Unfortunately, the Jewish audience do not heed his words. As far as they are concerned, Jesus cannot have come down from heaven as the son of Joseph whose parents are known to them. Here is an example of the confines to knowledge imposed by non-belief. Jesus answers their lack of belief in him by saying that they need to respond, as McIntosh expresses it, ‘to the call to communion with the Word’. If they do so, then they can have eternal life. Eternal life granted by the bread that comes down from heaven and is offered, not as the manna in the wilderness which their ancestors ate and then died, but in his flesh which is the living bread.
Here we find in this explanation a foreshadowing of the Last Supper when Jesus breaks the bread and gives it to his disciples saying: ‘Take, this is my body’. Before the Last Supper, according to John’s Gospel, Jesus washes the feet of his disciples. It is an act of humility and concern for others that demonstrates the interaction in earthly life that occurs when life reveals itself as taking place within God’s life. The disciples are amazed that their teacher and Lord should wash their feet because they do not yet grasp the mystery of faith.

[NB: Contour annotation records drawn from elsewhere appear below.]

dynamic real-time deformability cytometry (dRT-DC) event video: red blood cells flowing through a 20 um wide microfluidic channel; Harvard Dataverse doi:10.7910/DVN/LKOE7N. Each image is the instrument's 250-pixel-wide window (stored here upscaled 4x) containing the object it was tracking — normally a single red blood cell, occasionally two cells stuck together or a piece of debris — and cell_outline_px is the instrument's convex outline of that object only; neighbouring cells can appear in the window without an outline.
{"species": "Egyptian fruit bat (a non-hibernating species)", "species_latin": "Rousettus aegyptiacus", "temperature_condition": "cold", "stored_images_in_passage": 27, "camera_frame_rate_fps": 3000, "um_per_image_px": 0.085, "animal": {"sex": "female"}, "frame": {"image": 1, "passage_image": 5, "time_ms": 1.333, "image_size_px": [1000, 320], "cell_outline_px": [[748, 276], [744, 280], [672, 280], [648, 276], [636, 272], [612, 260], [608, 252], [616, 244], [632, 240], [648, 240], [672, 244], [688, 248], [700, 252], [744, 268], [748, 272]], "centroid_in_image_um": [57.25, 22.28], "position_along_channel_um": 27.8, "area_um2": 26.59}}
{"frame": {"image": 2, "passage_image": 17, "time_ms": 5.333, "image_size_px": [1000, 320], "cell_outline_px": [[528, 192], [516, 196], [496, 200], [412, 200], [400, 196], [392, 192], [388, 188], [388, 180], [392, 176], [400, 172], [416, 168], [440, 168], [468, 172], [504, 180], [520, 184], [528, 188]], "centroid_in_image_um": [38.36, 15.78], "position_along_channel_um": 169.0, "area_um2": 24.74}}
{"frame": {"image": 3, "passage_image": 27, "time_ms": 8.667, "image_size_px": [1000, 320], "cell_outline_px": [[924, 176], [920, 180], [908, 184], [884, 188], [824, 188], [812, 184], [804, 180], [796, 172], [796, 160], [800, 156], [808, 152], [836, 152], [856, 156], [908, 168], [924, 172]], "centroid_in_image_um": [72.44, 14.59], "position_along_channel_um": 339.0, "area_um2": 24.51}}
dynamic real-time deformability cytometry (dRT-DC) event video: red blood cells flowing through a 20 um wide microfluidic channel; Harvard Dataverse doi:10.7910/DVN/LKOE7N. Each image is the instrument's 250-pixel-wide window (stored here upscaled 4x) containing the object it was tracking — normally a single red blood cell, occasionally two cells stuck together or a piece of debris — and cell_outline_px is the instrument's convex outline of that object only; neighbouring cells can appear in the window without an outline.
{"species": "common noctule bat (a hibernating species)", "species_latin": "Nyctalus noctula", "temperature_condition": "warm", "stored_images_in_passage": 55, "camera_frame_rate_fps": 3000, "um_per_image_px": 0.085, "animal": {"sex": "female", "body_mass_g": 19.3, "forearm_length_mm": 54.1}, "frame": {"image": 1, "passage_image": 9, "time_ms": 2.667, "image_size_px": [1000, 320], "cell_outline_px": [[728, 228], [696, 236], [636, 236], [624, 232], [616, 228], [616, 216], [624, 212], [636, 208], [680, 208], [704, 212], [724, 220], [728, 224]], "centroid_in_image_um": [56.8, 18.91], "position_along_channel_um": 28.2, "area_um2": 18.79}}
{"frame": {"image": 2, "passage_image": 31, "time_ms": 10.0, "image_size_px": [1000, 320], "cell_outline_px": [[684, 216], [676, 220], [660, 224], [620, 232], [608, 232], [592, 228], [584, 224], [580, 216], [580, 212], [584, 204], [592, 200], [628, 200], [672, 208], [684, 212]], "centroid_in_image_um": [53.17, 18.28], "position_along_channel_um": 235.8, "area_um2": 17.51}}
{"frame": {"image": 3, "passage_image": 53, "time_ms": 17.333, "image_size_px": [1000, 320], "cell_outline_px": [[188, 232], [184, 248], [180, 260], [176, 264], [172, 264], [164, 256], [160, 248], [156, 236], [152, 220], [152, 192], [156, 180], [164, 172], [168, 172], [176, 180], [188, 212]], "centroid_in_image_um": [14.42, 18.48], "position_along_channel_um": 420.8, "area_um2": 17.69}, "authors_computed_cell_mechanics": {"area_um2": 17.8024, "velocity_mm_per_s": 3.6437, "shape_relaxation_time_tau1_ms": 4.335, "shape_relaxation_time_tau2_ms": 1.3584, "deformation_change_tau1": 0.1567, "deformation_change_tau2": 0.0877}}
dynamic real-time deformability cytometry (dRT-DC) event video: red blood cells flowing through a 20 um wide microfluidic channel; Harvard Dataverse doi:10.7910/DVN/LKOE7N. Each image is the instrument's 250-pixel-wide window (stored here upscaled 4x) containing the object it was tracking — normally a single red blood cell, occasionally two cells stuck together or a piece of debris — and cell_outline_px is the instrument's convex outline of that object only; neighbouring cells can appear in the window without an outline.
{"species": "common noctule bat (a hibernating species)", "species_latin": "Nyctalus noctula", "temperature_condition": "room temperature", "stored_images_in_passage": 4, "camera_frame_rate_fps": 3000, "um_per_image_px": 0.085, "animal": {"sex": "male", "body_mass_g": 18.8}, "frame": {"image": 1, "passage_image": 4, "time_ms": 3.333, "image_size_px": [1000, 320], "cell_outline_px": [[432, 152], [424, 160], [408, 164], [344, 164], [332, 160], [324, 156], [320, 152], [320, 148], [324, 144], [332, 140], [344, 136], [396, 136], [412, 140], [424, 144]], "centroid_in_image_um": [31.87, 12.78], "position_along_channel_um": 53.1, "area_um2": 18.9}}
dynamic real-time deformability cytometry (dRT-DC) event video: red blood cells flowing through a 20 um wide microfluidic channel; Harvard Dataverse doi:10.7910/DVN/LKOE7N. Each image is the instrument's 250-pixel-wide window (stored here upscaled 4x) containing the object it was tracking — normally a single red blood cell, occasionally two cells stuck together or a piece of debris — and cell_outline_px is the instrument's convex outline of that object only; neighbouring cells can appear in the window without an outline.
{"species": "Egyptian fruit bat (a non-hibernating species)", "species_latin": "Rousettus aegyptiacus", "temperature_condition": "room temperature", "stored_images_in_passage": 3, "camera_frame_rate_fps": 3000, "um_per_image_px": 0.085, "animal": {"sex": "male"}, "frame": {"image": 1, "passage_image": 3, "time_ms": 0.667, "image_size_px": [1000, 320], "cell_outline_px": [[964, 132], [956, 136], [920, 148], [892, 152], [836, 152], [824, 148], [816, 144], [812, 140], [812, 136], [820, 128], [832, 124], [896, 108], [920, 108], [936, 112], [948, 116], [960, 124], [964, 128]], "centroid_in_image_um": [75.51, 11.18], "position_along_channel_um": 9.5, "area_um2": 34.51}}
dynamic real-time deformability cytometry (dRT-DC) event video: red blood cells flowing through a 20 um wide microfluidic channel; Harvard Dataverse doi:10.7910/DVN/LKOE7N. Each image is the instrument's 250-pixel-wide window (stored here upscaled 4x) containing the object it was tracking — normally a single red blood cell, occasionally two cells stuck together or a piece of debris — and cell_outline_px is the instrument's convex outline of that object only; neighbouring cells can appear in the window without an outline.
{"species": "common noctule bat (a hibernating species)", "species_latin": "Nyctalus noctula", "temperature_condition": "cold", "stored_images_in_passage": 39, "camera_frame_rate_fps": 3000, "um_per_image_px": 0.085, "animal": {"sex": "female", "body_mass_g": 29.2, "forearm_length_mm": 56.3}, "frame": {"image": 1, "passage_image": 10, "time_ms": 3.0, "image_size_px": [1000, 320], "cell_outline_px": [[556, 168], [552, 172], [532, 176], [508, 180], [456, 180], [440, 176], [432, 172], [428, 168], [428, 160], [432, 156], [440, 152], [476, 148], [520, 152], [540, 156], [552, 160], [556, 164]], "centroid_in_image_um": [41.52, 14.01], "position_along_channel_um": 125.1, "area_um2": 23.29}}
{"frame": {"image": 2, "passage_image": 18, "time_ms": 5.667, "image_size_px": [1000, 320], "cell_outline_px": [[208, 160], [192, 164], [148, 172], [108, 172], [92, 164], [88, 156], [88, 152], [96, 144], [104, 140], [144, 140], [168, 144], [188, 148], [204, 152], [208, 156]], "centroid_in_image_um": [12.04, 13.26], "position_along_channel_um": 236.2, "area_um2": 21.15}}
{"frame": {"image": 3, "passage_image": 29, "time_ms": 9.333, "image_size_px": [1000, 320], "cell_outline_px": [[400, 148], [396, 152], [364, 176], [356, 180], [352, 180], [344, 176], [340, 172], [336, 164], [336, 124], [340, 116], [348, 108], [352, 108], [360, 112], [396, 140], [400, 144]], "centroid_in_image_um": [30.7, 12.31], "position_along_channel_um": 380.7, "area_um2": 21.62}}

The word ‘mystery’ appears many times in our worship both yesterday and today. It features in hymns and the affirmation in our liturgy: ‘Great is the mystery of faith. Christ has died, Christ has risen and Christ will come again’. Here we have the mystery of the Resurrection which we express in our worship to affirm the greatness of what is beyond our comprehension. Beyond our comprehension but the word ‘mystery’ does not imply a ghostly otherness but a rejoicing in the glory of the life, death and resurrection of Jesus who died for the salvation of us all. As McIntosh writes: ‘God speaks the Word into our time and space as the historical human being Jesus’. It is not a ghost story but a conversation given in the Gospels that is earthed but with a heavenly meaning.
Jesus is no longer physically present with us but the conversation continues in our worship today. It continues because we have faith in the love of God as our Creator and Redeemer. It is an eternal love which, if we contemplate and pray at the deepest level then we can, as McIntosh writes: ‘sense the gracious drawing of our whole being into the divine heart’.